Friday, 28 September 2012

Tha Amazon


Brazil plans 23 new dams for heart of Amazon rainforest – ‘Wreaking an incalculable human and environmental toll in the Amazon’



27 September, 2012

RIO DE JANEIRO, BRAZIL – The Brazilian government is planning to build at least 23 new hydroelectric dams in the country’s Amazon region, of which seven are set to be installed in the heart of the region, in previously untouched areas of one of the most biodiverse ecosystems in the world, O Globo newspaper reports. After the long-running dispute over the Belo Monte dam, environment activists have expressed incredulity at the plans.

Along with the six hydroelectric power stations already under construction, the government hopes these new dams will generate over 38,000 megawatts of power – half the nearly 78,900 megawatts currently generated by 201 operational power stations across Brazil.

Two plants are already in operation in the region: the Estreito plant on the Tocantins River, and the Santo Antônio plant on the Madeira River, the Amazon’s biggest tributary.

Funding for half the projects – around R$78 billion (US$38.5 billion) – is expected to come from the government’s Growth Acceleration Program or PAC (Programa de Aceleração do Crescimento). Together, the existing and planned sites would increase Brazil’s energy capacity by 54 percent.

Yet opponents are concerned that seven of the new plants will be built in extremely sensitive parts of the Amazon, including a string of seven dams planned for the Aripuanã and Roosevelt Rivers that would directly affect land officially deemed to require “extremely high conservation protection.”

The work would also come into contact with indigenous peoples’ land. If constructed, the reservoirs for the two largest new plants on the basin would flood an area of land the size of São Paulo city.

We are planning with the greatest care and seeking to minimalize the impact [the building of the dams might cause],” reassured Energy Development Secretary Altino Ventura, who said the Amazon basin should account for around half of new energy sources by 2020. […]

The news comes as environmental campaigners, who had been celebrating that work on the controversial Belo Monte dam had been halted, were dealt a setback after builders were given the green light to restart.

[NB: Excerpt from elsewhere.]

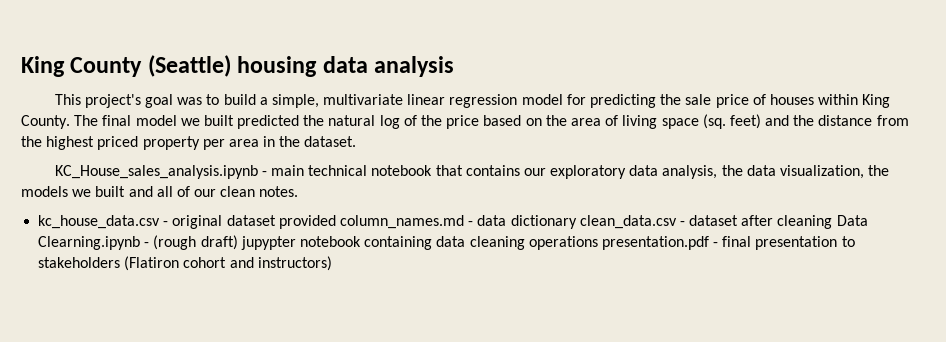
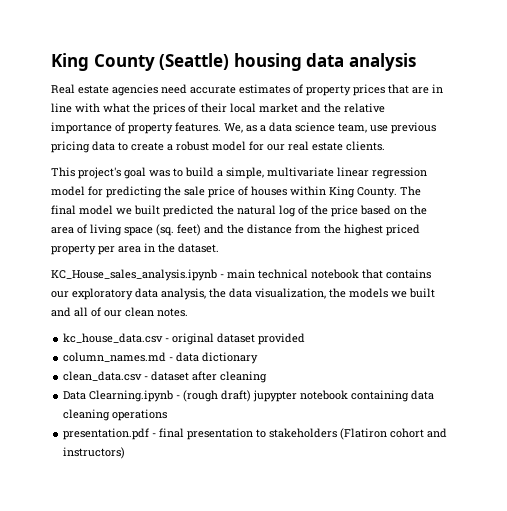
(455, 66) none -> [51,84,443,96] [51,103,385,115] [51,122,436,134] [51,141,385,153] // Real estate agencies need accurate estimates of property prices that are in line with what the prices of their local market and the relative importance of property features. We, as a data science team, use previous pricing data to create a robust model for our real estate clients.
(336, 222) none -> (306, 339) //
(577, 222) none -> (259, 358) //
(833, 222) none -> (268, 377) //
(598, 243) none -> (168, 415) //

Biologists have said that Brazil should be looking for alternatives now, rather than later regretting losses to the Amazon’s unique ecosystems. Christian Poirier, Brazil Campaigner at Amazon Watch, had stronger words over the government’s plans:

The Brazilian government’s reckless quest to dam the Amazon’s wild rivers has demonstrated a disquieting level of authoritarianism, quashing human rights while stripping any semblance of environmental sustainability,” he said in an interview with The Rio Times.

The Brazilian government’s overdependence on hydroelectric power is wreaking an incalculable human and environmental toll in the Amazon,” he concluded. […]

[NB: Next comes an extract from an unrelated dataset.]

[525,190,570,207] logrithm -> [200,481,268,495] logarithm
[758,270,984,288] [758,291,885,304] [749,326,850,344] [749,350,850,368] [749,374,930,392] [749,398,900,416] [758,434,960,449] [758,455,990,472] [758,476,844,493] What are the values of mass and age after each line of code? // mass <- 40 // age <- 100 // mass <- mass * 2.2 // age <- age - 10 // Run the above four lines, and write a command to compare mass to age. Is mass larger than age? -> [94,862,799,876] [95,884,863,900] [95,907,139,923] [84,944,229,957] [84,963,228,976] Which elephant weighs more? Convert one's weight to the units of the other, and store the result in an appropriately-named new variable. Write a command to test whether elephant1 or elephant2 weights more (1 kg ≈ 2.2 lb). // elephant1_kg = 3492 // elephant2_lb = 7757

This article is from early last year.  I do not know if the Amazon is still in drought.


Amazon drought threatens to speed warming
SCIENTISTS fear billions of tree deaths in the Amazon caused by drought could turn the forest from a carbon sink to a carbon source.


SMH,
5 February, 2011

Billions of trees died in the record drought that struck the basin last year, raising fears the vast forest is on the verge of a tipping point, where it will stop absorbing greenhouse gas emissions and instead increase them.

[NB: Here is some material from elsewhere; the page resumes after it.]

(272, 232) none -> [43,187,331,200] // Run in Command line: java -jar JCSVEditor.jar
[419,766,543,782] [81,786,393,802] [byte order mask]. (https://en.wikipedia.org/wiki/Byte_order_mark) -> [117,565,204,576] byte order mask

The Amazon rainforest soaks up more than a quarter of the world's atmospheric carbon, making it a critically important buffer against global warming.

A switch from a carbon sink to a carbon source could prompt further droughts and mass tree deaths, creating a feedback loop that may cause runaway climate change.

''Put starkly, current emissions pathways risk playing Russian roulette with the world's largest forest,'' said Simon Lewis, a tropical forest researcher at the University of Leeds, England, who led the research, published in the journal Science.

Dr Lewis was careful to note that scientific uncertainty remained and that the 2005 drought - thought then to be of once-a-century severity - and the 2010 drought might yet be explained by natural climate variation.

''We can't just wait and see because there is no going back,'' he said. ''We won't know we have passed the point where the Amazon turns from a sink to a source until afterwards, when it will be too late.''

Alex Bowen, of the Grantham research institute on climate change at the London School of Economics, said huge emissions of carbon from the Amazon would make it even harder to limit global greenhouse gases enough to avoid dangerous climate change. ''It therefore makes it even more important for there to be strong and urgent reductions in man-made emissions,'' Dr Bowen said.

The revelation of mass tree deaths in the Amazon is a blow to efforts to reduce the destruction of the world's forests, one of the biggest sources of global carbon emissions.

The recent use of satellite imagery by Brazilian authorities has drastically cut deforestation rates. Replanting in Asia had slowed the net loss.